12 Kasım 2009 Perşembe

OTLU & ZEYTİNLİ POĞAÇA

Gündem kalabalık.Domuz gribi ilkbahardan beri hayatımızda.Bu aralar hergün TV'lerda aşı olalım mı olmayalım mı tartışması alıp gidiyor. Bir gerçek var ki domuz gribi içimizde, sadece televizyonlarda değil.Neredeyse her gün "yok şu da olmuş, bak bu da olmuş" diye duyuyoruz. Allah herkese şifa versin, kendimizi koruyalım. Bol bol C vitamini alıp, bünyemizi güçlü tutalım.Hep söylendiği gibi ellerimizi sıkça yıkayalım. Griptir geçer demeyip, uzmanlardan destek alalım.

Gündemdeki diğer bir konu da GDO... Yılmaz Özdil'in bu konuda çok keyifli, bir o kadar da acı gerçekleri yüzümüze vurduğu bir yazısı var, okumanızı tavsiye ederim. Ne kadar koruyabiliriz kendimizi ve çocuklarımızı bilmiyorum tabii..Hayat bu kadar hızlıyken, tüketim bu kadar tavan yapmışken ne kadar engel olabiliriz bazı şeylere ama elimizde olan bir şey var. Yılmaz Özdil'in belirttiği mutfak genetiğimize nispeten sahip çıkabiliriz. En azından şu satırlardaki eğilimlere karşı durabiliriz ..
"Zahmet edip sütlaç yapmadığınız için, kek yapmaya üşendiğiniz için... İçinde ne olduğunu bilmediğiniz gofretleri, mısır patlaklarını kemiriyor sizin oğlan! Hamur tutmayı, şöyle mis gibi ıspanaklı bi börek yapıp, çantasına koymayı bilmediğiniz için, hamburger bağımlısı oldu......
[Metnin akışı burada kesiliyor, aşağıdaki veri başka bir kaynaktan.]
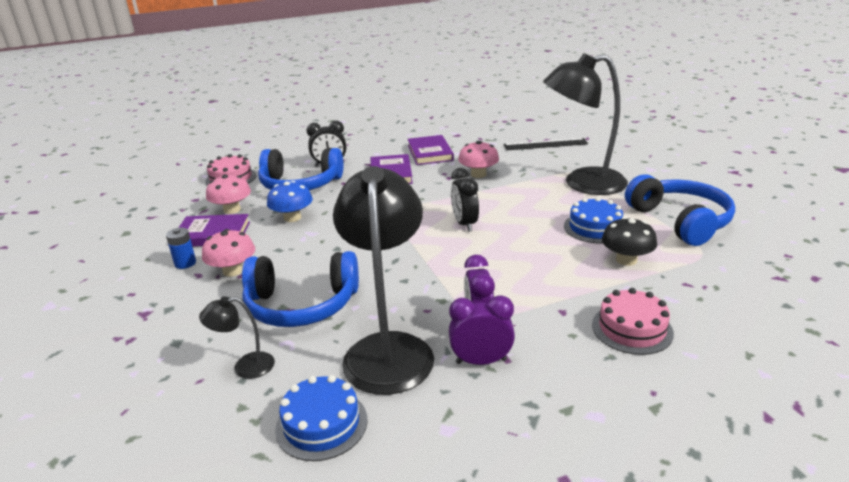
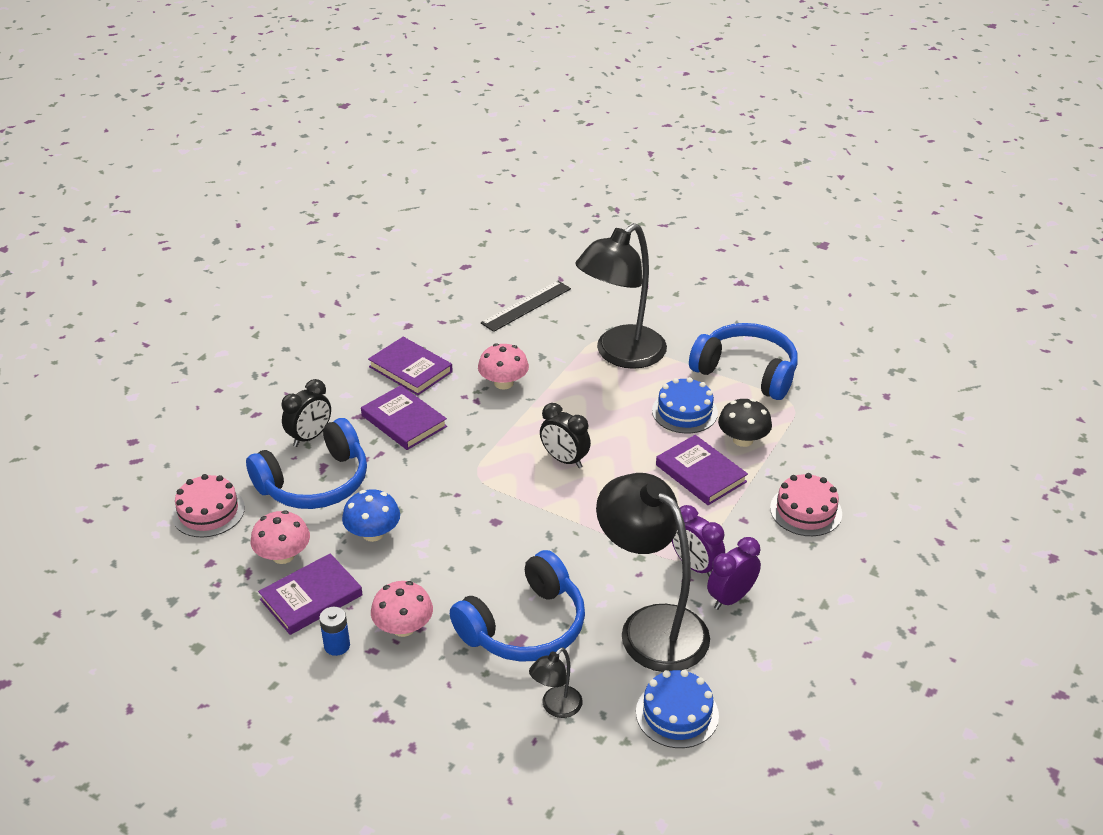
camera: 40 degrees left, 10 degrees up
none -> purple book [656,435,748,505]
Güya, çoluğunu çocuğunu düşünüyorsun, taze taze yesinler diye, pazara gidiyorsun... Eğri büğrü biberlere, doğal olduğu için tuttuğunda ezilen domateslere ağız burun kıvırıyorsun, hormonlu, tornadan çıkmış gibilerini alıyorsun... Ne işe yaradı senin pazara gitmen?"

Bu aralar hakikaten hem gripten hem de GDO'dan bana tabiri caizse "tırsma" geldi.. Ota, bibere sardım :) Pazara gidip, eğri büğrü ne bulduysam aldım :) Mercimek çorbasına kerevizi kakalıyorum, salatanın içine bir iki diş sarımsak doğruyorum , yapıyorum işte bir şeyler :)

Bu kadar otla haşır neşirken yazmadığımı farkettiğim bir tarife ait fotoğraf çıktı karşıma. Haziran ayında fotoğrafını çektiğim bu tarifi sıkça uyguluyorum.

Malzemeler:
  • 2 yumurta (birinin sarısı üzerine)
  • 2 yemek kaşığı yoğurt
  • 100 gr tereyağ - oda ısısında yumuşamış
  • 1 çay bardağı zeytinyağ
  • 1 paket kabartma tozu (Dr Oetker'in çeşnili seçenekleri çok lezzetli)
  • 1 çay kaşığı tuz
  • 1 yemek kaşığı sirke
  • ince kıyılmış dereotu, taze nane, maydanoz
  • 1 çay bardağı zeytin (ben Fora kullanıyorum, dilimlenmiş)
  • Yaklaşık 500 gr un (birden konulmaması gerekir)

Derin bir kaseye yumutaları (1 yumurta, 1 yumurtanın beyazı), yoğurdu, zeytinyağını, tereyağını koyup bir kaşık yardımı ile hafifçe karıştırıyoruz. Bu karışıma tuz, kabartma tozu ve azar azar unu ilave edip yoğurmaya başlıyoruz. Hamur iyice toparlanınca, ele yapışmaz bir kıvam almaya başlayınca zeytin ve ince ince kıydığımız otları da ilave edip hamura yediriyoruz. Bu aşamada zeytinlerin salacağı su nedeniyle yine un ilave etmemiz gerekebilir.

Fırınımızı 180 derecede ısıtıyoruz. Tepsiye yağlı kağıt serip hazırlıyoruz.

Hamurdan parçalar kopartıp yuvarlak yapıp tepsiye diziyoruz. Üzerlerine yumurta sarısı sürüp, bir zeytin dilimi ile süslüyoruz.

Üzerleri kızarana kadar pişiriyoruz.

Not: Bu tarifi zaman zaman içine beyaz peynir rendeleyerek de uyguluyorum,lezzetli bir sonuç veriyor.